Assignment:
Answer the following from the essay on social anxiety.
1. What advice does the writer receive most often?
2. What other condition besides anxiety does the writer struggle with?
3. What image does the writer use for anxiety when it is only a slight inconvenience?

Excerpt to read:
No, I Can't Just 'Push Through' My Social Anxiety
Anyone who has experienced anxiety or who lives with anxiety will be able to tell you how restricting it can be. Anyone will tell you how hard it can be to control, and do things in spite of the anxiety.
Sometimes when I tell people about my anxiety, people like to give me advice on how to fix it. It’s always well meaning, but a lot of the time they don’t realize their “advice” is harming more than helping.
The most common piece of advice I get is that I have to “push through” in spite of the anxiety. Even though I feel anxious, just do the thing anyway. Sounds easy enough right? Just do it anyway.
I can tell you there are times when I do have to do things in spite of my anxiety. But sometimes, it’s not possible.
Sometimes, anxiety is a pile of stones by my feet. They are a slight inconvenience, but I can step over them. Other times it is a wall waist high, and it takes more effort to climb over. Sometimes I have the energy to make it over, sometimes I don’t.
Sometimes anxiety is a wall higher than my eyes can see, and I can’t even see the top, much less figure out how to overcome it.
The thing is, pushing through anxiety is tiring, exhausting work. Not just emotionally. The physical symptoms of anxiety can actually make me feel tired — beating heart, racing thoughts — it takes energy to do something that might cause those sensations. I also struggle with depression, so my energy levels are already pretty low at times. Some days I simply do not have the energy to push through.
What you don’t see is the little things I have to do daily that cause me to feel anxious, the little piles of rocks I step over daily. Some days I will step over many piles of rocks, so when a bigger, waist-high wall presents itself, I have no more energy left to get over it.
It’s important to remember that your pile of rocks, your waist-high wall, your wall that you can’t even see the top of, won’t always look the same as what mine looks like. What is a pile of rocks for you, or simply flat ground, easy to walk over, might look like a wall to me. What is easy for you might not be easy for me.

Recorded data:

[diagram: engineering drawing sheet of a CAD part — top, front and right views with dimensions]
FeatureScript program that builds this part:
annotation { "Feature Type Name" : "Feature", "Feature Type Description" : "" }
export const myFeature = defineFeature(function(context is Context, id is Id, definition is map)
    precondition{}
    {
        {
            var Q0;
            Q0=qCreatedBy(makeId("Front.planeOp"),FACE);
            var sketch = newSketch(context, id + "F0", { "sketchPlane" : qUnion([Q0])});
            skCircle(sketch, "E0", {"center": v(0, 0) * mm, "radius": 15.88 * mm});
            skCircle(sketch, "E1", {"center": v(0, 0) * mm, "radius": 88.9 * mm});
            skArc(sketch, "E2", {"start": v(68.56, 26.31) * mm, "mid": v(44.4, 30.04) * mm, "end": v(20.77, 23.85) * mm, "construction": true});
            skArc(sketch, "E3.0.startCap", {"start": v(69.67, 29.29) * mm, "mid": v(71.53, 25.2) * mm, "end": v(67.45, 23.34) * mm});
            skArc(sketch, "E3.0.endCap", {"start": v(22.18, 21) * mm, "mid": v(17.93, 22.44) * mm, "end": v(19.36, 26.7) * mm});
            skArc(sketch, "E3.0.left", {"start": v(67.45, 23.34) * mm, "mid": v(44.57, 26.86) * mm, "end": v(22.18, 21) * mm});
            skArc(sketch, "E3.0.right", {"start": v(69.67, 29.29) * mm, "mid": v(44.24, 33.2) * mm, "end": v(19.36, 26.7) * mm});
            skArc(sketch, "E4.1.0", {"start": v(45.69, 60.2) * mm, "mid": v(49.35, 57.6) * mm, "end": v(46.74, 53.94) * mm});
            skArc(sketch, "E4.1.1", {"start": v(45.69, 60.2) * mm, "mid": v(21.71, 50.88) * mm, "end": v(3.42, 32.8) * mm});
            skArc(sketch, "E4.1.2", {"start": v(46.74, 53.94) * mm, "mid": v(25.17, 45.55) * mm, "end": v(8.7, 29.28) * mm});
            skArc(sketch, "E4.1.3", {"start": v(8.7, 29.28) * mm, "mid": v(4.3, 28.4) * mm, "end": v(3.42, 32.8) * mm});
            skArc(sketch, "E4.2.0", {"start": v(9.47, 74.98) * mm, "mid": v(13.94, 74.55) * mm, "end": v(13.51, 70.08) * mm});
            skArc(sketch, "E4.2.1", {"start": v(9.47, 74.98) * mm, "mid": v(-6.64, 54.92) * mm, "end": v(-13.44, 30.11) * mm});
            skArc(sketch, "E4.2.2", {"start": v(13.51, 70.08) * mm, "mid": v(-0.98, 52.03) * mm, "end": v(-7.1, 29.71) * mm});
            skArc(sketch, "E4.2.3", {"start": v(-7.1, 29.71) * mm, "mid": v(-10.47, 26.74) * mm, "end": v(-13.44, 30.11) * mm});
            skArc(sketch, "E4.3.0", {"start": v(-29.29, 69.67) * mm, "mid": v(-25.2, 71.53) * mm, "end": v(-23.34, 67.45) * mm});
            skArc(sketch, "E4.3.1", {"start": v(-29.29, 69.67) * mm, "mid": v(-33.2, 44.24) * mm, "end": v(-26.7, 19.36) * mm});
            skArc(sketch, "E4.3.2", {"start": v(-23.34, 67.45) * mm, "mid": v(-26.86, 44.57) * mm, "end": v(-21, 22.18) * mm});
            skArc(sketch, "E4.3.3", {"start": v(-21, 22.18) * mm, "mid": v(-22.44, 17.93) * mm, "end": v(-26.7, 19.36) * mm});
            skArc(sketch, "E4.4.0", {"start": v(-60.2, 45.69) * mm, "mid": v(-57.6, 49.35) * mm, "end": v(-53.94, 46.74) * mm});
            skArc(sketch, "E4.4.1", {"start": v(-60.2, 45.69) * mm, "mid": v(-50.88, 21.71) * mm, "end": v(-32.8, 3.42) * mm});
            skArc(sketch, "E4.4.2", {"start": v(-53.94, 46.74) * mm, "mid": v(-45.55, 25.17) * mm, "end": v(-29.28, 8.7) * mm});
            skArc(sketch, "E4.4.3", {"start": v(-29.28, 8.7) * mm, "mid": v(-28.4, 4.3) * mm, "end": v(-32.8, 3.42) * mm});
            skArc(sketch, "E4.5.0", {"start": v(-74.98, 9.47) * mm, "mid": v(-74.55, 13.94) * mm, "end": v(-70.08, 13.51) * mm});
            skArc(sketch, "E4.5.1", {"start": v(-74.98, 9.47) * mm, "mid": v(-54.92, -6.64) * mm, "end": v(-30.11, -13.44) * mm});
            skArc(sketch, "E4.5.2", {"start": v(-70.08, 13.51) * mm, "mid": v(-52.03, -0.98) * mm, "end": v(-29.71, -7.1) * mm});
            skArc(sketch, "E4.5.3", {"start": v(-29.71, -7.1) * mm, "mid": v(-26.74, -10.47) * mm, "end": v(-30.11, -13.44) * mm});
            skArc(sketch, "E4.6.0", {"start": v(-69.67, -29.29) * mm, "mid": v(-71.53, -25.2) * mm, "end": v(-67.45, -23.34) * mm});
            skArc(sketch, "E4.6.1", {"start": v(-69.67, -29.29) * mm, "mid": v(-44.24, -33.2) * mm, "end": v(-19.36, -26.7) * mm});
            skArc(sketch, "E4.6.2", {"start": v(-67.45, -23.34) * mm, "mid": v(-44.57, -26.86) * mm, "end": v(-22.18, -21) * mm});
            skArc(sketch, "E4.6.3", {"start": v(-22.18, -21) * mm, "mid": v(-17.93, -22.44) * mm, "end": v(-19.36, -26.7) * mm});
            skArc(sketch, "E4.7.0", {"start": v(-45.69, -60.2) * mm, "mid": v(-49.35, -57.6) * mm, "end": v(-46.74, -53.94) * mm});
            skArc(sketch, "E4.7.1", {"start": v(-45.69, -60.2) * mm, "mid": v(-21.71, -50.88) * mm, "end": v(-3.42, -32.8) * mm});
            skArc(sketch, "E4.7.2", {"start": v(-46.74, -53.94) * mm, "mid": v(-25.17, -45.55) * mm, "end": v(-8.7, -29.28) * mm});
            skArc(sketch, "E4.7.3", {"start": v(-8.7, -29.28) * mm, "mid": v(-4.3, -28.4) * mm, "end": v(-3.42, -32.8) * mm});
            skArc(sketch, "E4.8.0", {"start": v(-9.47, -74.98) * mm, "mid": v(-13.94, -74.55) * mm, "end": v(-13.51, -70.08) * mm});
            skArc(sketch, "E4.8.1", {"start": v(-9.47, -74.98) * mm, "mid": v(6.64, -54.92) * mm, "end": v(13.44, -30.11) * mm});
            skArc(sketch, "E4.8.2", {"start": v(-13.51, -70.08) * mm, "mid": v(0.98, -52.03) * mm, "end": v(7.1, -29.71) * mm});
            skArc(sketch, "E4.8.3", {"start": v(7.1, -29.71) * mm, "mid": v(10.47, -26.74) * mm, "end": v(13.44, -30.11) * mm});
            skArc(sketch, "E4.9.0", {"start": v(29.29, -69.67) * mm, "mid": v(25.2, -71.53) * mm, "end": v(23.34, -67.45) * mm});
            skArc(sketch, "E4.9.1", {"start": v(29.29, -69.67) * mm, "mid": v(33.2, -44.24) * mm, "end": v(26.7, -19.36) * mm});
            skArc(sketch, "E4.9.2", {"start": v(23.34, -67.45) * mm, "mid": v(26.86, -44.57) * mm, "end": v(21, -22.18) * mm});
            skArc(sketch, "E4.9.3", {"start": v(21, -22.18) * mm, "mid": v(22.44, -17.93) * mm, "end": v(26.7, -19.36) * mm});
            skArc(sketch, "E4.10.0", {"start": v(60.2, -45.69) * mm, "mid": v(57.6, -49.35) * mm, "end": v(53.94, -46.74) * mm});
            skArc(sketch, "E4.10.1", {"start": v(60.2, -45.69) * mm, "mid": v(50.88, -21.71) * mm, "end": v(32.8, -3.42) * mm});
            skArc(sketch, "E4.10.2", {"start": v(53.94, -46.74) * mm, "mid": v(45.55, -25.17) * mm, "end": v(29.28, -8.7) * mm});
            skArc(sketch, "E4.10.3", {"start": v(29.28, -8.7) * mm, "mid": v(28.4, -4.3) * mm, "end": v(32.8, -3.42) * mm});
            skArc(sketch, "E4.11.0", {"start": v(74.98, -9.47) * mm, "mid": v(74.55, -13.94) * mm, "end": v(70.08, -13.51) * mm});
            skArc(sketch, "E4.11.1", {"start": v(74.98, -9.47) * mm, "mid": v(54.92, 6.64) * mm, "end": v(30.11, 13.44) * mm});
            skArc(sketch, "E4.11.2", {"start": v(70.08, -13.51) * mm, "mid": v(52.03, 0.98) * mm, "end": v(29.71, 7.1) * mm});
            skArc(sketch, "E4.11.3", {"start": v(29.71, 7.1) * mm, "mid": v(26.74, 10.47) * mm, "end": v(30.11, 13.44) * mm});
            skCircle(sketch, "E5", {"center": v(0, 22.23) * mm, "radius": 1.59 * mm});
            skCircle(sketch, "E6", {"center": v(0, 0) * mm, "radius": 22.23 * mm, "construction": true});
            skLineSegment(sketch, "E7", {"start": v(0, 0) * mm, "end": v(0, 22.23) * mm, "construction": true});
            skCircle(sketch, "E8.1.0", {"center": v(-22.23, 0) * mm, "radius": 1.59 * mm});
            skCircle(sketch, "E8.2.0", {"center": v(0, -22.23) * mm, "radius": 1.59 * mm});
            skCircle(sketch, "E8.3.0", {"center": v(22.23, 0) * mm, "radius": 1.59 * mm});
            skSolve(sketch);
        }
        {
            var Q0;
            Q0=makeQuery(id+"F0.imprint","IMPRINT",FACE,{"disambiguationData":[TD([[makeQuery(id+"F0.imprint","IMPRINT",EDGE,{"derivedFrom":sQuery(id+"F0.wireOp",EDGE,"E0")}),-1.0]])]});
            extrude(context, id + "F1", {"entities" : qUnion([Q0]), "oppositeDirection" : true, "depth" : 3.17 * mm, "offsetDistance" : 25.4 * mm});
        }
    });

Written answer:
1. To "push through" in spite of the anxiety.
2. Depression.
3. A pile of stones by the writer's feet.